• Task directions:
Verbatim copy, images excluded: write out each record shown below.
____________
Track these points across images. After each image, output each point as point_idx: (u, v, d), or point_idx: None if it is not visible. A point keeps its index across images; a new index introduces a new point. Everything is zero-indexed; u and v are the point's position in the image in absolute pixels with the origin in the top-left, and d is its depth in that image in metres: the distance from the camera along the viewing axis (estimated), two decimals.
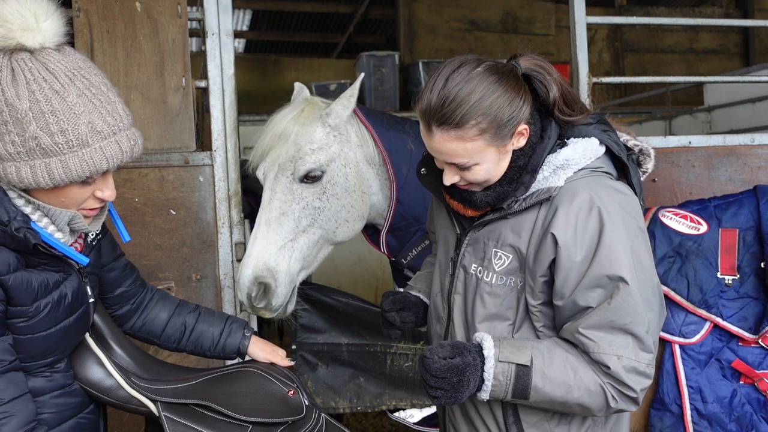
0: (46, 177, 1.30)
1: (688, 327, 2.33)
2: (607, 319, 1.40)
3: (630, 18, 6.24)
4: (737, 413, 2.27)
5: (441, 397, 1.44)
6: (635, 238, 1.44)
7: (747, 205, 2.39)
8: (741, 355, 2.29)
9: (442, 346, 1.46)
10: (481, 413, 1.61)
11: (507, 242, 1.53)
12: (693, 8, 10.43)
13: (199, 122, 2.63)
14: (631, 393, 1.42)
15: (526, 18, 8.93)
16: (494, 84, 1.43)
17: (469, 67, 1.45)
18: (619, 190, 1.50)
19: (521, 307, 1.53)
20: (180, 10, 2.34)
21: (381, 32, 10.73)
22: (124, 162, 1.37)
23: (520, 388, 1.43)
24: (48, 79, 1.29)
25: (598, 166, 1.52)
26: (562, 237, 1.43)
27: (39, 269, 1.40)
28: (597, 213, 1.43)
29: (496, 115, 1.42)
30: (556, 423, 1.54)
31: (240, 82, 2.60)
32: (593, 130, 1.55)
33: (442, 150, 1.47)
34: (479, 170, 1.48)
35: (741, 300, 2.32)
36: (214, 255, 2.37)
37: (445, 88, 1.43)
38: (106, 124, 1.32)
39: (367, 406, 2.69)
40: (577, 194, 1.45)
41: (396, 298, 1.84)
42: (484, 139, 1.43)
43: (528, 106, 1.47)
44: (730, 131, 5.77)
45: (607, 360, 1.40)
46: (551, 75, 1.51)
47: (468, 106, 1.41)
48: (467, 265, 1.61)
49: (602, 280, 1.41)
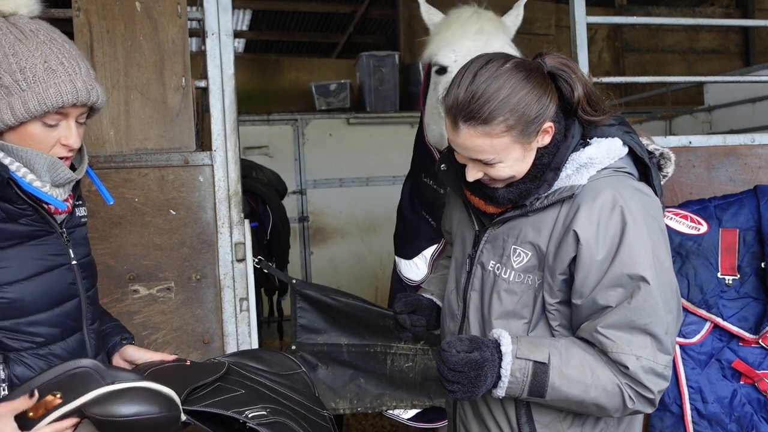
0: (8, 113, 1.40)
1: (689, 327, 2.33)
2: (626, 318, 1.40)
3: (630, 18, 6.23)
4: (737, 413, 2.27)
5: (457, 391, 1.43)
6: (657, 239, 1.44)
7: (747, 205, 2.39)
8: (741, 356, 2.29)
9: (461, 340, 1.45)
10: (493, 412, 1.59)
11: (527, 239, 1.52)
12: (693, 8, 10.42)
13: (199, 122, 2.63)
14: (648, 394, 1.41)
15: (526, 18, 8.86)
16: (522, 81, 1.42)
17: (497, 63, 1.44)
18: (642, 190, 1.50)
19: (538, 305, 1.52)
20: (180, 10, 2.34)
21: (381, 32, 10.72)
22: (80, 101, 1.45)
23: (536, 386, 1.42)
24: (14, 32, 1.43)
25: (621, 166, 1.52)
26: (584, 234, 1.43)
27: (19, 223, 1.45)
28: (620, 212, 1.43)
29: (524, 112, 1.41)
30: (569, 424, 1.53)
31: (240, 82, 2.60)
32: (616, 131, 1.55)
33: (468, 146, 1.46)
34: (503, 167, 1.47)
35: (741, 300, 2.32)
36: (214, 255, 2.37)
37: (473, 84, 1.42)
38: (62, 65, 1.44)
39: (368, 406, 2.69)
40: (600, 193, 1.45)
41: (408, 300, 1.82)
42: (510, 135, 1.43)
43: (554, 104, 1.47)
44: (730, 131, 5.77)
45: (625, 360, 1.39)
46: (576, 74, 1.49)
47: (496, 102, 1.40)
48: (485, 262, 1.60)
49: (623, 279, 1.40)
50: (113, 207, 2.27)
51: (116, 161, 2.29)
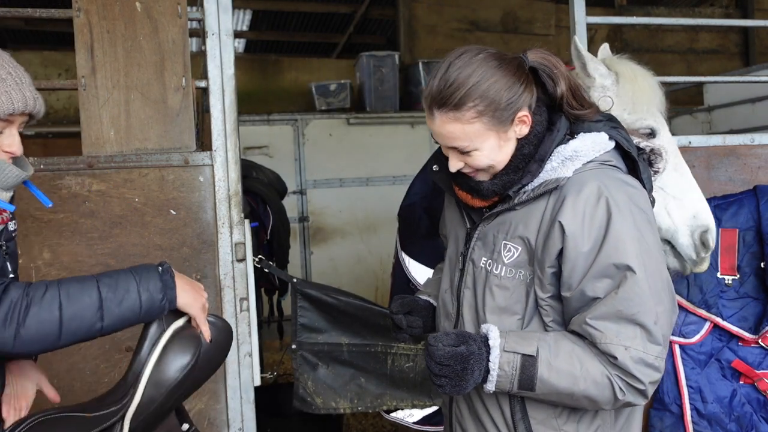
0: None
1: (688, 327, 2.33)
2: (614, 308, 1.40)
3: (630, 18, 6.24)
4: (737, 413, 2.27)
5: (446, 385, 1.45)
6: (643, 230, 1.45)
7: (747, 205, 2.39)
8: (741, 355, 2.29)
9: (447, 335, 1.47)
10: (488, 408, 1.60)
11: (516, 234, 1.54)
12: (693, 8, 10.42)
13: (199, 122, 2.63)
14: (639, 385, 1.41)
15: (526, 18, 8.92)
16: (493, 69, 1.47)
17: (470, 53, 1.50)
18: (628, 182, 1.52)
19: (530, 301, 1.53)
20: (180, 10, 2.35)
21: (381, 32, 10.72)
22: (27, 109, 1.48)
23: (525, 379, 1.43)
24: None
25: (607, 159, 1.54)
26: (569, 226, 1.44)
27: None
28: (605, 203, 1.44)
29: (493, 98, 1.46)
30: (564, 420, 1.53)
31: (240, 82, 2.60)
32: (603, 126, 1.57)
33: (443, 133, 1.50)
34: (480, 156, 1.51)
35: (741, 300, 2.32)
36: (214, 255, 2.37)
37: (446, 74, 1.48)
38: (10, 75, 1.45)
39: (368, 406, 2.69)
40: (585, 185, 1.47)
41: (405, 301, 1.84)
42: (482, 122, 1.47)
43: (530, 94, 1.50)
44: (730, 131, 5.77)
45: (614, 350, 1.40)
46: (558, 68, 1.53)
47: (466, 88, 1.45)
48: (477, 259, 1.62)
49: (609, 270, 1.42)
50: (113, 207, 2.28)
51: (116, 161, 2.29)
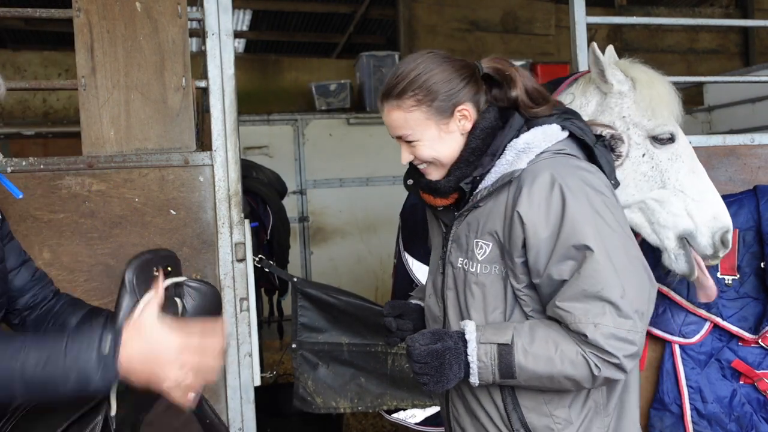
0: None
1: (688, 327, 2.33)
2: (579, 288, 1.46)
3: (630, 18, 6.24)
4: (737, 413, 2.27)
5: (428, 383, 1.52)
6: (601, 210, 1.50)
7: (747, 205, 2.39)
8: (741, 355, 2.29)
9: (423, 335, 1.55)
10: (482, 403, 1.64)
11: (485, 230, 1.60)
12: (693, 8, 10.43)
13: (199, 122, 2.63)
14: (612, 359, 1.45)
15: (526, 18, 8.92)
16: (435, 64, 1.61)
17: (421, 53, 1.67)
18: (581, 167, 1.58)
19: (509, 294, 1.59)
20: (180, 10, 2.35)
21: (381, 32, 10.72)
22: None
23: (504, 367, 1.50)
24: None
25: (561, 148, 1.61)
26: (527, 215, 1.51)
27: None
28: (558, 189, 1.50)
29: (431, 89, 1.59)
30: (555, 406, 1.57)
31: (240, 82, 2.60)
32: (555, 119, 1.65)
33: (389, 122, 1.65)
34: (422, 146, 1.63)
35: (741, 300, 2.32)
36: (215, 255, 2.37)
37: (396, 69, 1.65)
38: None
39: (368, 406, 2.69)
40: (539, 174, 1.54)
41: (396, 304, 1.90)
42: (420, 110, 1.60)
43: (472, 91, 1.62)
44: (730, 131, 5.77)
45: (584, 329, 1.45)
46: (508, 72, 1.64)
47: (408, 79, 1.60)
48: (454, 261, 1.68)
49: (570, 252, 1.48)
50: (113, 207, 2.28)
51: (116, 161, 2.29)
____________
• Task solution:
Track these points across images. After each image, output each point as point_idx: (u, v, d), or point_idx: None if it is not visible. A point keeps its index across images; a new index introduces a new point. Everything is zero-indexed; u and v are the point's position in the image in absolute pixels with the origin in the top-left, and d is its depth in that image in metres: the distance from the camera along the viewing axis (estimated), two decimals.
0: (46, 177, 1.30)
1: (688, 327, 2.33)
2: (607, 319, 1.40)
3: (630, 18, 6.24)
4: (737, 413, 2.27)
5: (441, 397, 1.44)
6: (635, 238, 1.44)
7: (747, 205, 2.39)
8: (741, 355, 2.29)
9: (442, 346, 1.46)
10: (481, 413, 1.61)
11: (507, 242, 1.53)
12: (693, 8, 10.43)
13: (199, 122, 2.63)
14: (631, 393, 1.42)
15: (526, 18, 8.93)
16: (494, 84, 1.43)
17: (469, 67, 1.45)
18: (619, 190, 1.50)
19: (521, 307, 1.53)
20: (180, 10, 2.34)
21: (381, 32, 10.73)
22: (124, 162, 1.37)
23: (520, 388, 1.43)
24: (48, 79, 1.29)
25: (598, 166, 1.52)
26: (562, 237, 1.43)
27: (39, 269, 1.40)
28: (597, 213, 1.43)
29: (496, 115, 1.42)
30: (556, 423, 1.54)
31: (240, 82, 2.60)
32: (593, 130, 1.55)
33: (442, 150, 1.47)
34: (479, 170, 1.48)
35: (741, 300, 2.32)
36: (214, 255, 2.37)
37: (445, 88, 1.43)
38: (106, 124, 1.32)
39: (367, 406, 2.69)
40: (577, 194, 1.45)
41: (396, 298, 1.84)
42: (484, 139, 1.43)
43: (528, 106, 1.47)
44: (730, 131, 5.77)
45: (607, 360, 1.40)
46: (551, 75, 1.51)
47: (468, 106, 1.41)
48: (467, 265, 1.61)
49: (602, 280, 1.41)
0: (8, 113, 1.40)
1: (689, 327, 2.33)
2: (626, 318, 1.40)
3: (630, 18, 6.23)
4: (737, 413, 2.27)
5: (457, 391, 1.43)
6: (657, 239, 1.44)
7: (747, 205, 2.39)
8: (741, 356, 2.29)
9: (461, 340, 1.45)
10: (493, 412, 1.59)
11: (527, 239, 1.52)
12: (693, 8, 10.42)
13: (199, 122, 2.63)
14: (648, 394, 1.41)
15: (526, 18, 8.86)
16: (522, 81, 1.42)
17: (497, 63, 1.44)
18: (642, 190, 1.50)
19: (538, 305, 1.52)
20: (180, 10, 2.34)
21: (381, 32, 10.72)
22: (80, 101, 1.45)
23: (536, 386, 1.42)
24: (14, 32, 1.43)
25: (621, 166, 1.52)
26: (584, 234, 1.43)
27: (19, 223, 1.45)
28: (620, 212, 1.43)
29: (524, 112, 1.41)
30: (569, 424, 1.53)
31: (240, 82, 2.60)
32: (616, 131, 1.55)
33: (468, 146, 1.46)
34: (503, 167, 1.47)
35: (741, 300, 2.32)
36: (214, 255, 2.37)
37: (473, 84, 1.42)
38: (62, 65, 1.44)
39: (368, 406, 2.69)
40: (600, 193, 1.45)
41: (408, 300, 1.82)
42: (510, 135, 1.43)
43: (554, 104, 1.47)
44: (730, 131, 5.77)
45: (625, 360, 1.39)
46: (576, 74, 1.49)
47: (496, 102, 1.40)
48: (485, 262, 1.60)
49: (623, 279, 1.40)
50: (113, 207, 2.27)
51: (116, 161, 2.29)
0: None
1: (688, 327, 2.33)
2: (614, 308, 1.40)
3: (630, 18, 6.24)
4: (737, 413, 2.27)
5: (446, 385, 1.45)
6: (643, 230, 1.45)
7: (747, 205, 2.39)
8: (741, 355, 2.29)
9: (447, 335, 1.47)
10: (488, 408, 1.60)
11: (516, 234, 1.54)
12: (693, 8, 10.42)
13: (199, 122, 2.63)
14: (639, 385, 1.41)
15: (526, 18, 8.92)
16: (493, 69, 1.47)
17: (470, 53, 1.50)
18: (628, 182, 1.52)
19: (530, 301, 1.53)
20: (180, 10, 2.35)
21: (381, 32, 10.72)
22: (27, 109, 1.48)
23: (525, 379, 1.43)
24: None
25: (607, 159, 1.54)
26: (569, 226, 1.44)
27: None
28: (605, 203, 1.44)
29: (493, 98, 1.46)
30: (564, 420, 1.53)
31: (240, 82, 2.60)
32: (603, 126, 1.57)
33: (443, 133, 1.50)
34: (480, 156, 1.51)
35: (741, 300, 2.32)
36: (214, 255, 2.37)
37: (446, 74, 1.48)
38: (10, 75, 1.45)
39: (368, 406, 2.69)
40: (585, 185, 1.47)
41: (405, 301, 1.84)
42: (482, 122, 1.47)
43: (530, 94, 1.50)
44: (730, 131, 5.77)
45: (614, 350, 1.40)
46: (558, 68, 1.53)
47: (466, 88, 1.45)
48: (477, 259, 1.62)
49: (609, 270, 1.42)
50: (113, 207, 2.28)
51: (116, 161, 2.29)
0: None
1: (688, 327, 2.33)
2: (579, 288, 1.46)
3: (630, 18, 6.24)
4: (737, 413, 2.27)
5: (428, 383, 1.52)
6: (601, 210, 1.50)
7: (747, 205, 2.39)
8: (741, 355, 2.29)
9: (423, 335, 1.55)
10: (482, 403, 1.64)
11: (485, 230, 1.60)
12: (693, 8, 10.43)
13: (199, 122, 2.63)
14: (612, 359, 1.45)
15: (526, 18, 8.92)
16: (435, 64, 1.61)
17: (421, 53, 1.67)
18: (581, 167, 1.58)
19: (509, 294, 1.59)
20: (180, 10, 2.35)
21: (381, 32, 10.72)
22: None
23: (504, 367, 1.50)
24: None
25: (561, 148, 1.61)
26: (527, 215, 1.51)
27: None
28: (558, 189, 1.50)
29: (431, 89, 1.59)
30: (555, 406, 1.57)
31: (240, 82, 2.60)
32: (555, 119, 1.65)
33: (389, 122, 1.65)
34: (422, 146, 1.63)
35: (741, 300, 2.32)
36: (215, 255, 2.37)
37: (396, 69, 1.65)
38: None
39: (368, 406, 2.69)
40: (539, 174, 1.54)
41: (396, 304, 1.90)
42: (420, 110, 1.60)
43: (472, 91, 1.62)
44: (730, 131, 5.77)
45: (584, 329, 1.45)
46: (508, 72, 1.64)
47: (408, 79, 1.60)
48: (454, 261, 1.68)
49: (570, 252, 1.48)
50: (113, 207, 2.28)
51: (116, 161, 2.29)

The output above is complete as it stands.